Une récente étude publiée ce jeudi met en lumière une réalité alarmante : près de 40,9 % des enfants à la fois victimes et auteurs de violences scolaires présentent au moins un trouble de santé mentale. Ces troubles apparaissent parfois très tôt, dès la maternelle, selon des témoignages diffusés ce vendredi sur RMC. Valérie, une mère de famille, raconte comment son fils a été poussé à bout par des camarades d’école.
Un enfant sur six potentiellement victime de harcèlement entre 6 et 11 ans

D’après les données de Santé publique France, environ 16 % des enfants âgés de 6 à 11 ans pourraient être concernés par le harcèlement scolaire. Ces enfants sont non seulement plus susceptibles d’être harcelés, mais aussi de présenter des symptômes de troubles mentaux. L’étude note également que certains jeunes cumulent les rôles : ils sont à la fois victimes et auteurs de comportements agressifs.
Des troubles psychologiques plus fréquents chez les enfants concernés
Les résultats sont clairs : qu’ils soient harcelés ou agressifs, ces enfants montrent davantage de signes de souffrance mentale que leurs camarades. Les troubles les plus fréquents sont liés à l’anxiété, l’hyperactivité, l’inattention ou encore des comportements défiants. Ce constat est appuyé par les nombreux témoignages entendus ce jeudi sur RMC, où des parents décrivent des cas de harcèlement vécus dès la maternelle.
“Votre fils n’est pas la priorité” : quand les alertes sont ignorées
Valérie, 54 ans, a partagé l’expérience bouleversante de son fils, alors en CE2. Pendant plusieurs semaines, l’enfant refusait d’aller à l’école et rentrait souvent en larmes. Un soir, il déclare à sa mère avec une inquiétante lucidité : “Je vais me tuer maman”. Un choc pour cette mère, d’autant plus que les autres élèves lui répétaient que “comme son père est mort, lui aussi devrait mourir”.
Quand elle tente de signaler la situation à la direction de l’école, la réponse est glaçante : “Votre fils n’est pas la priorité”. Face à ce rejet, Valérie contacte un psychologue qui confirme la détresse de l’enfant, puis alerte l’inspection académique. Cette fois, les autorités réagissent rapidement : “On est restés deux heures au téléphone, ils ont tout de suite pris des mesures”, se souvient-elle.
“Il a été étranglé” : une violence qui dépasse les mots
Laurence, 58 ans, se rappelle des coups subis par son fils Julian dès la primaire. Un élève arrivé récemment dans l’école s’en est pris à lui de manière répétée pendant plusieurs mois. Le garçon est devenu le souffre-douleur de la classe au point d’en perdre temporairement l’odorat après des violences physiques répétées.
“On l’a même étranglé”, raconte Laurence. Pourtant, l’école reste passive. Pire, lorsque son fils se défend après six mois d’abus, il est puni.
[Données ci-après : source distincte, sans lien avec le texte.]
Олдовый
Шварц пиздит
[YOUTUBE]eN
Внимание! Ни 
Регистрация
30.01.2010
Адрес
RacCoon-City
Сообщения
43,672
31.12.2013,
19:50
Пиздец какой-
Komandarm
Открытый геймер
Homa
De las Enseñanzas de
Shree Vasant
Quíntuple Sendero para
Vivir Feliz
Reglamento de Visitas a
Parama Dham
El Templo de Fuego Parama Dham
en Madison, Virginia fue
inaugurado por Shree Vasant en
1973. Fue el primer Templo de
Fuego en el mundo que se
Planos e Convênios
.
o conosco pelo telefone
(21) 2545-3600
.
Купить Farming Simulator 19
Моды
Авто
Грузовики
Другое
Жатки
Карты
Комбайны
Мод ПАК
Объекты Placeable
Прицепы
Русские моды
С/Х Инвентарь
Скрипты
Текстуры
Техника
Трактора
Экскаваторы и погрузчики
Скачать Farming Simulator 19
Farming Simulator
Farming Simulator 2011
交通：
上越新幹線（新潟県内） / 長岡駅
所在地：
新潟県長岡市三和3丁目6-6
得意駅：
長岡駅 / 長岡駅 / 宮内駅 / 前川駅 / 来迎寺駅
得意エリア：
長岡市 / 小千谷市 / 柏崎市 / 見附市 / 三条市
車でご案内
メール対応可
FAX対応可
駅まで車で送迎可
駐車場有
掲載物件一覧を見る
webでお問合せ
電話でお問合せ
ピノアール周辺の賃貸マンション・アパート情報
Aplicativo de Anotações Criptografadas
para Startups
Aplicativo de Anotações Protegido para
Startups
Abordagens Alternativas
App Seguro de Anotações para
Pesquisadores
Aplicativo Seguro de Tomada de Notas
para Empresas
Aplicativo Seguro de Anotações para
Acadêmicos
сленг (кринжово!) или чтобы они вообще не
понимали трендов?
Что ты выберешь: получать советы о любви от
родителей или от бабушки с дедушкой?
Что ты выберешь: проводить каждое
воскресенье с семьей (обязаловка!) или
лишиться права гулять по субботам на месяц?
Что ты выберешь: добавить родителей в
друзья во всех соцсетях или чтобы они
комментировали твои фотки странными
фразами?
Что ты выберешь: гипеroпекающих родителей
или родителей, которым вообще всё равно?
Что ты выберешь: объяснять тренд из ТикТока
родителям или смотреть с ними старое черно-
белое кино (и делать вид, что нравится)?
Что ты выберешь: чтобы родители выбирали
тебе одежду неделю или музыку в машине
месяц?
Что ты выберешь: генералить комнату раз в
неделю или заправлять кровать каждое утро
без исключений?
Face à cette injustice, elle n’a d’autre choix que de porter plainte. Heureusement, Julian va mieux aujourd’hui. C’est un enfant résilient, capable de prendre du recul sur ce qu’il a vécu.
Des violences dès la maternelle : des parents désemparés

Vincent, 32 ans, raconte que sa fille a reçu un coup à la tête à l’école maternelle, provoquant une commotion. Plus tard, elle est de nouveau impliquée dans un conflit avec un autre élève. Désemparé, le père tente de lui donner des repères : “Tu ne fais pas de mal volontairement, mais tu dois savoir te défendre”.
Ces situations mettent en lumière l’impuissance de nombreux parents, souvent livrés à eux-mêmes, face à des établissements scolaires parfois inactifs ou dépassés par les événements.
Des profils à risque : familles monoparentales et situations précaires
L’étude note que les enfants impliqués dans des situations de harcèlement – qu’ils soient victimes ou agresseurs – viennent plus souvent de familles monoparentales, avec un parent ayant un niveau d’éducation inférieur ou égal au baccalauréat. Ces familles décrivent aussi une situation financière perçue comme difficile.
Enfin, on apprend que les filles sont plus fréquemment identifiées comme des victimes de harcèlement scolaire, mais adoptent moins souvent des comportements agressifs comparées aux garçons. L’étude ne tire pas de conclusions causales mais souligne des tendances préoccupantes à ne pas ignorer.